Référence : 2006 CF 918

Ottawa (Ontario), le 26 juillet 2006

EN PRÉSENCE DE MONSIEUR LE JUGE TEITELBAUM

 

 

ENTRE :

FRANÇOIS ALAIN MOUSSA

demandeur

et

 

LA COMMISSION DE L’IMMIGRATION ET DU STATUT DE RÉFUGIÉ

défenderesse

 

MOTIFS DU JUGEMENT ET JUGEMENT

 

[1]               Le demandeur, François Alain Moussa, demande le contrôle judiciaire, suivant l’article 18.1 de la Loi sur les Cours fédérales, L.R.C. 1985, ch. F‑7, de la décision rendue par la Commission canadienne des droits de la personne (la Commission) en date du 8 juillet 2005. Dans sa décision, rendue suivant l’alinéa 41(1)b) de la Loi canadienne sur les droits de la personne, L.R.C. 1985, ch. H‑6 (la LCDP), la Commission a rejeté la plainte déposée par le demandeur contre la défenderesse, la Commission de l’immigration et du statut de réfugié (la CISR), parce qu’elle estimait que la plainte pourrait avantageusement être instruite selon des procédures prévues par une autre loi fédérale.

 

[2]               Le demandeur est un Canadien de race noire d’origine africaine. Il a commencé à travailler pour la CISR le 9 août 1999 à titre d’employé occasionnel. Il est devenu un employé permanent en septembre 2000. Le 16 septembre 2003, le demandeur a déposé une plainte auprès de la Commission. Dans son formulaire de plainte, il prétend que la CISR l’a défavorisé en exerçant à son endroit de la discrimination du fait de la race, en contravention de l’article 7 de la LCDP. Il soutient que pendant qu’il travaillait pour la CISR il a fait l’objet de harcèlement, de discrimination, de menaces et de tactiques de représailles du fait de la race, de la couleur et de l’origine ethnique. Le demandeur prétend que certains employés le traitaient de manière agressive et le menaçaient sans cesse. Il soutient qu’il était surveillé inutilement au travail et que les gestionnaires étaient au courant que d’autres membres du personnel de la CISR le traitaient de manière impolie. Le demandeur prétend que de janvier 2001 à septembre 2001, on l’a quotidiennement affecté à des tâches dégradantes allant du timbrage de dizaines de milliers d’enveloppes, à l’époussetage de tables de travail, à du photocopillage de documents pendant des journées entières.

Explorer le texte:
**1)** Indiquez si chacun des énoncés suivants concorde avec le jugement, en répondant par oui ou par non et en citant les mots décisifs du jugement : (a) le demandeur est devenu employé permanent de la CISR en septembre 2000 ; (b) le demandeur a déposé sa plainte auprès de la Commission le 9 août 1999 ; (c) la Commission a rendu sa décision en vertu de l’article 7 de la LCDP.
**2)** Dans le passage du jugement qui s’ouvre sur les mots contenant « MOTIFS DU JUGEMENT » et se ferme sur « autre loi fédérale. », substituez « réclamation » à « plainte », puis recopiez ce passage.
**3)** Poursuivez le jugement sur la plainte de François Alain Moussa à partir de l’endroit où il s’interrompt.

Données fournies:

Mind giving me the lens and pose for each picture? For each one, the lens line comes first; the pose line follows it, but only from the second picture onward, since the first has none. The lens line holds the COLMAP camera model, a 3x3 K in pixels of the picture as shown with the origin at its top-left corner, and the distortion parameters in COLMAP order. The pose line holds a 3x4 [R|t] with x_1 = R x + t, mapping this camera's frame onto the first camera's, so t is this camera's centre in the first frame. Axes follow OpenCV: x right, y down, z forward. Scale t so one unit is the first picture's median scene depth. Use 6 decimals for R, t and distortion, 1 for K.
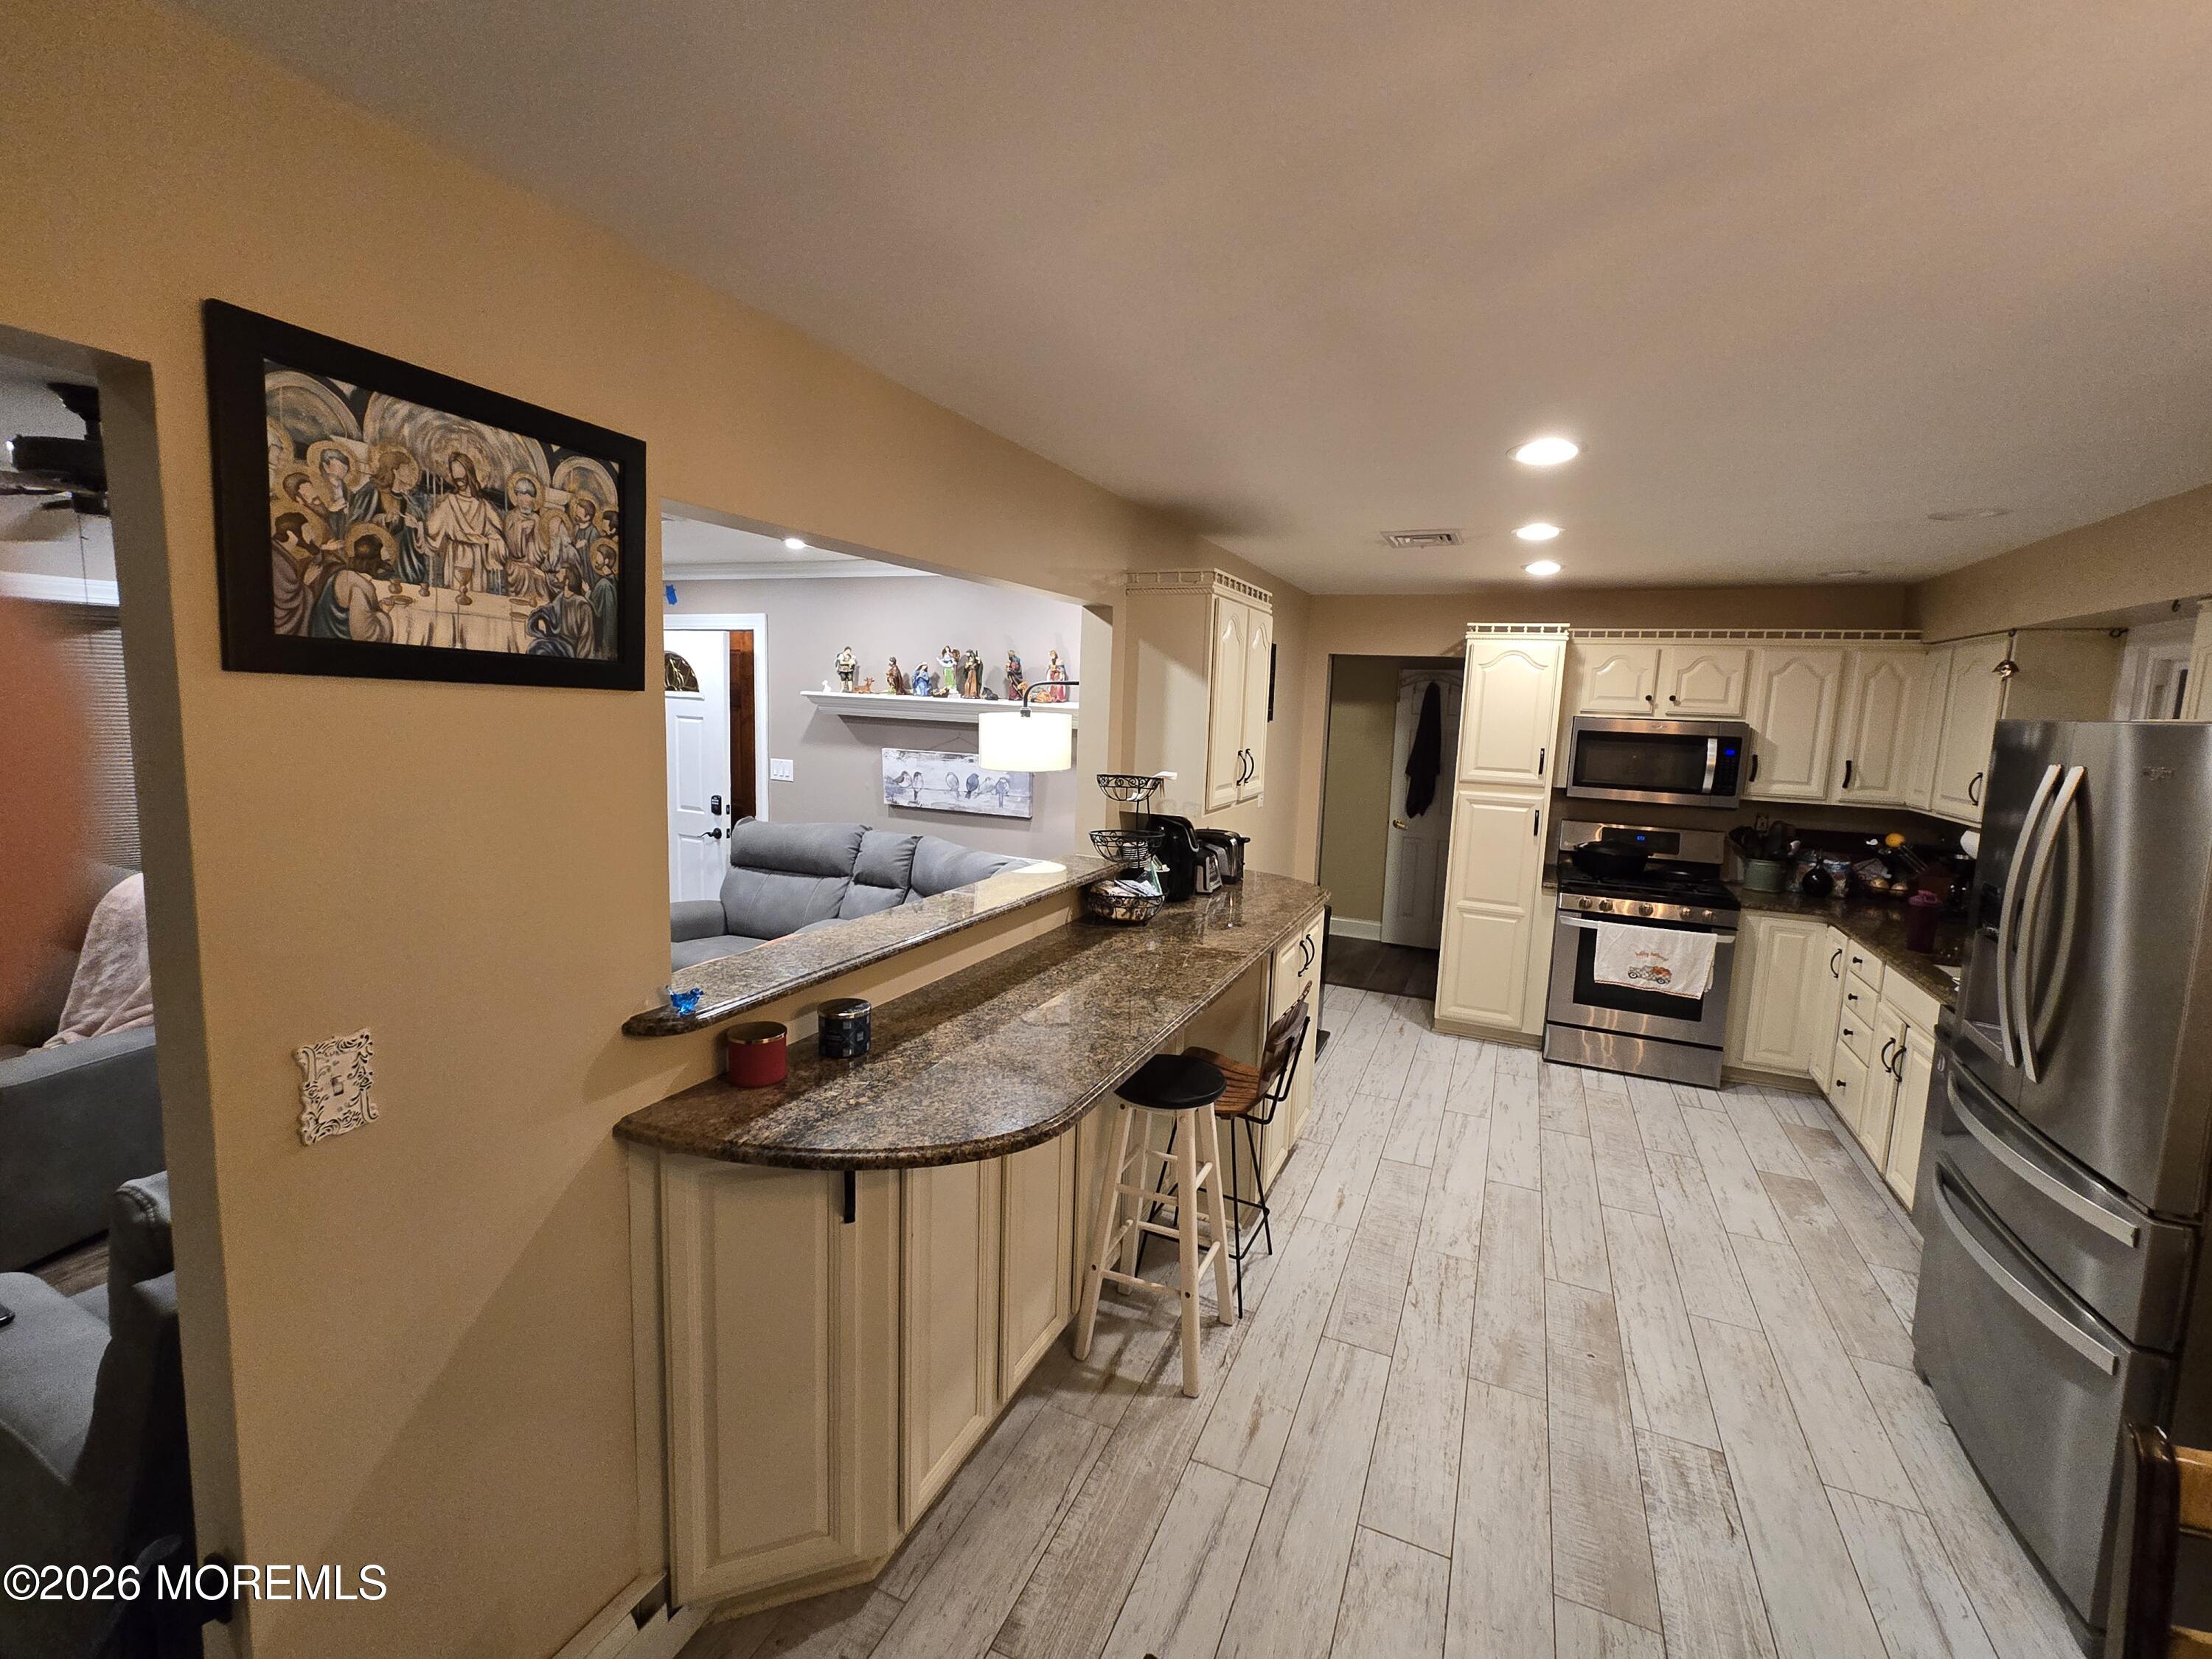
lens RADIAL K [[953.9, 0, 1099.6], [0, 953.9, 817.7], [0, 0, 1]] dist [0.001668, 0.000017]
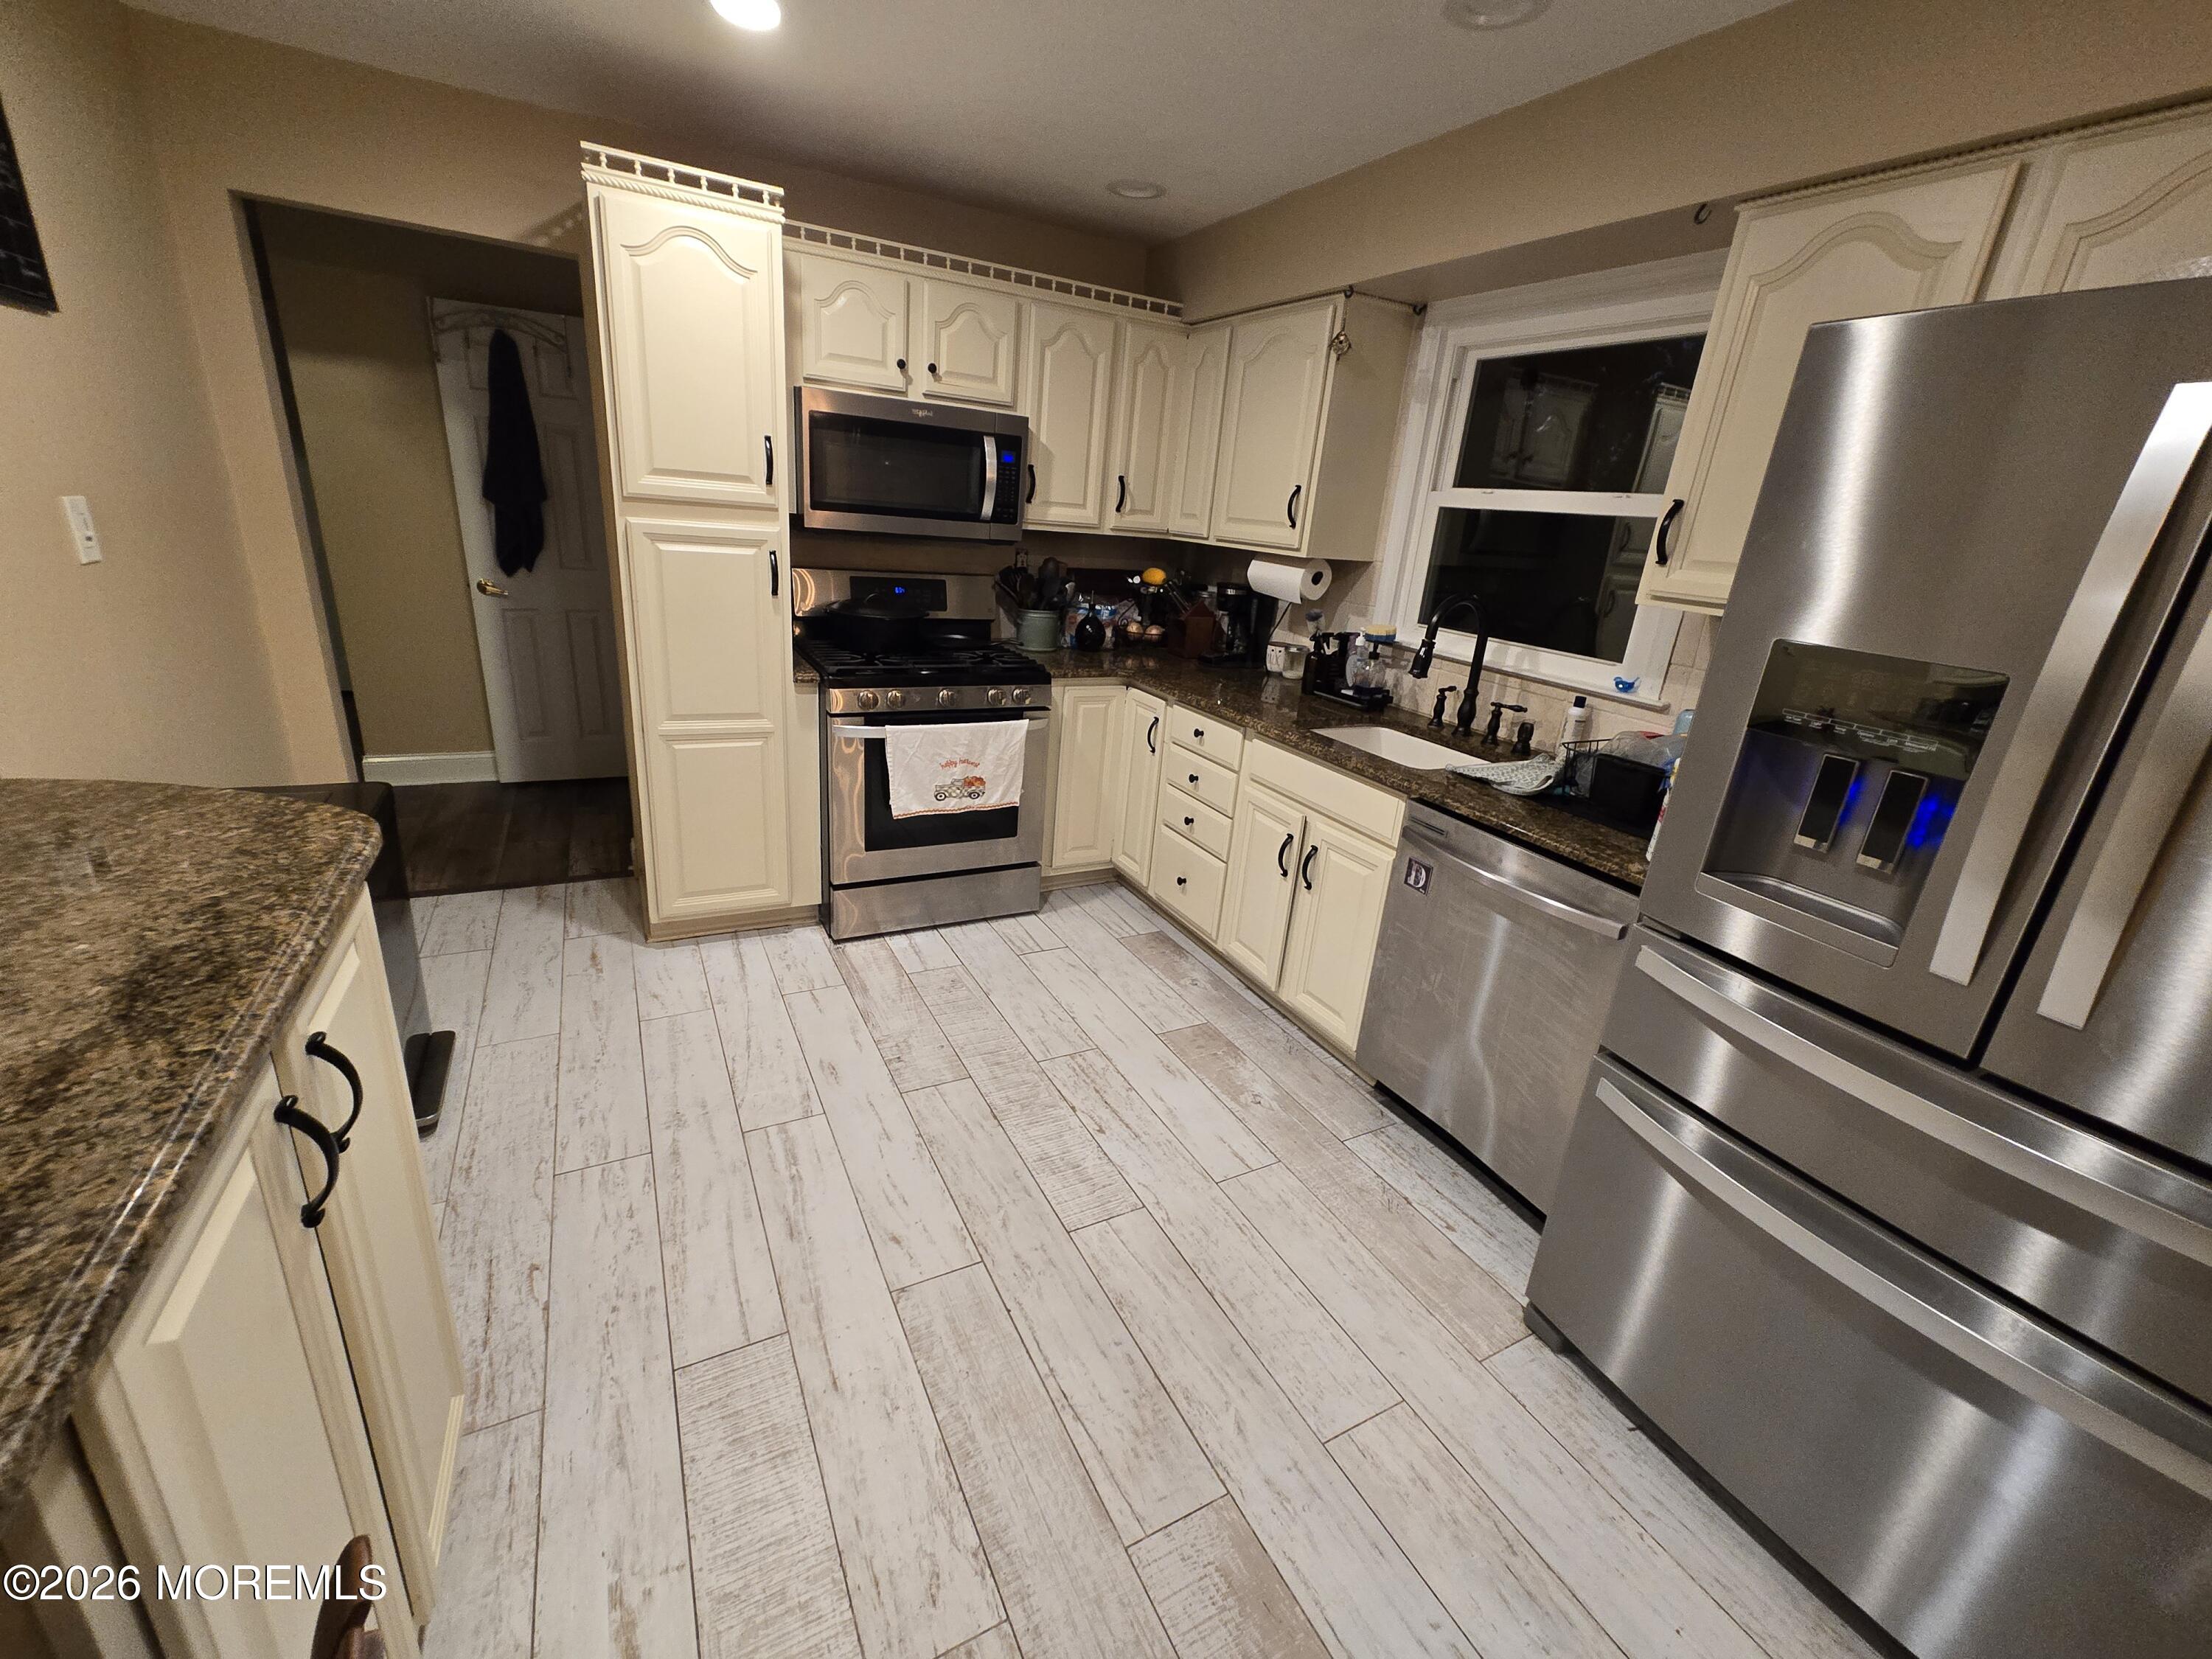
lens RADIAL K [[907.7, 0, 1100.3], [0, 907.7, 819.8], [0, 0, 1]] dist [0.001623, 0.000245]
pose [[0.616676, -0.245862, 0.747838, 0.131296], [0.040196, 0.958573, 0.281998, 0.001331], [-0.786190, -0.143841, 0.601012, 0.501329]]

Corrigé des exercices:
**1)**
(a) Oui : « Il est devenu un employé permanent en septembre 2000. »
(b) Non : « Le 16 septembre 2003, le demandeur a déposé une plainte auprès de la Commission. »
(c) Non : « Dans sa décision, rendue suivant l’alinéa 41(1)b) de la Loi canadienne sur les droits de la personne »

**2)**
MOTIFS DU JUGEMENT ET JUGEMENT

 

[1]               Le demandeur, François Alain Moussa, demande le contrôle judiciaire, suivant l’article 18.1 de la Loi sur les Cours fédérales, L.R.C. 1985, ch. F‑7, de la décision rendue par la Commission canadienne des droits de la personne (la Commission) en date du 8 juillet 2005. Dans sa décision, rendue suivant l’alinéa 41(1)b) de la Loi canadienne sur les droits de la personne, L.R.C. 1985, ch. H‑6 (la LCDP), la Commission a rejeté la réclamation déposée par le demandeur contre la défenderesse, la Commission de l’immigration et du statut de réfugié (la CISR), parce qu’elle estimait que la réclamation pourrait avantageusement être instruite selon des procédures prévues par une autre loi fédérale.

**3)**
 

[3]               Le demandeur soutient de plus qu’il a dû acheter, à quatre différentes reprises en 1999 et en 2000, des bouteilles d’alcool pour le gestionnaire des ressources humaines, pour le directeur régional et pour un troisième employé, à titre de remerciement pour l’emploi qu’ils lui avaient offert à la CISR. Il affirme qu’ils lui ont dit de ne discuter avec quiconque de la question. Il prétend de plus qu’il devait faire des courses personnelles pour le gestionnaire des ressources humaines et pour le directeur régional et qu’il a même préparé, à la demande de son gestionnaire, des plats végétariens pour le directeur des ressources humaines.

 

[4]               Le demandeur prétend que, en septembre 2000, un employé de la CISR lui a demandé de lui fournir des stupéfiants. Il prétend qu’il a fait l’objet de stéréotypes et que c’est la raison pour laquelle il était singularisé et qu’on s’est adressé à lui pour obtenir les stupéfiants.

 

[5]               Le demandeur prétend en outre qu’on l’a privé de la possibilité de participer à un concours pour un poste bilingue d’agent d’information, de durée indéterminée, et que le gestionnaire des ressources humaines a délibérément élevé les exigences quant à la scolarité requise dans le seul but de rendre le demandeur inadmissible quant à ce poste. Il soutient que la CISR a par la suite détruit son dossier personnel afin de cacher les actes discriminatoires qu’elle avait posés en matière d’emploi.

 

[6]               Le demandeur soutient que compte tenu du traitement qu’on lui a fait subir, il a été incapable de travailler depuis octobre 2001.

 

[7]               Au départ, la plainte du demandeur est restée en suspens jusqu’à l’issue du processus de médiation interne. Dans un rapport d’enquête, daté du 9 juin 2004, un enquêteur a recommandé que la Commission statue sur la plainte parce qu’il n’était pas convaincu que la question de la discrimination avait été traitée à fond lors du processus de médiation interne. En réponse au rapport, la CISR s’est opposée à ce que la Commission statue sur la plainte en invoquant le fait que la plainte du demandeur n’avait pas été déposée en temps opportun, suivant l’alinéa 41(1)e) de la LCDP. La CISR a en outre fourni à l’enquêteur un exemplaire du rapport d’enquête de la Direction générale des recours de la Commission de la fonction publique (CFP) daté du 28 juin 2002.

 

[8]               La Commission a examiné l’objection fondée sur l’alinéa 41(1)e) soulevée par la CISR.. Un rapport supplémentaire, daté du 21 septembre 2004, recommandait que la Commission statue sur la plainte parce que le demandeur avait pris contact avec la Commission avant l’expiration d’un délai d’un an depuis qu’avait eu lieu la prétendue discrimination. La Commission a souscrit à cette recommandation et a informé le demandeur, au moyen d’une lettre datée du 14 décembre 2004, qu’elle statuerait sur la plainte.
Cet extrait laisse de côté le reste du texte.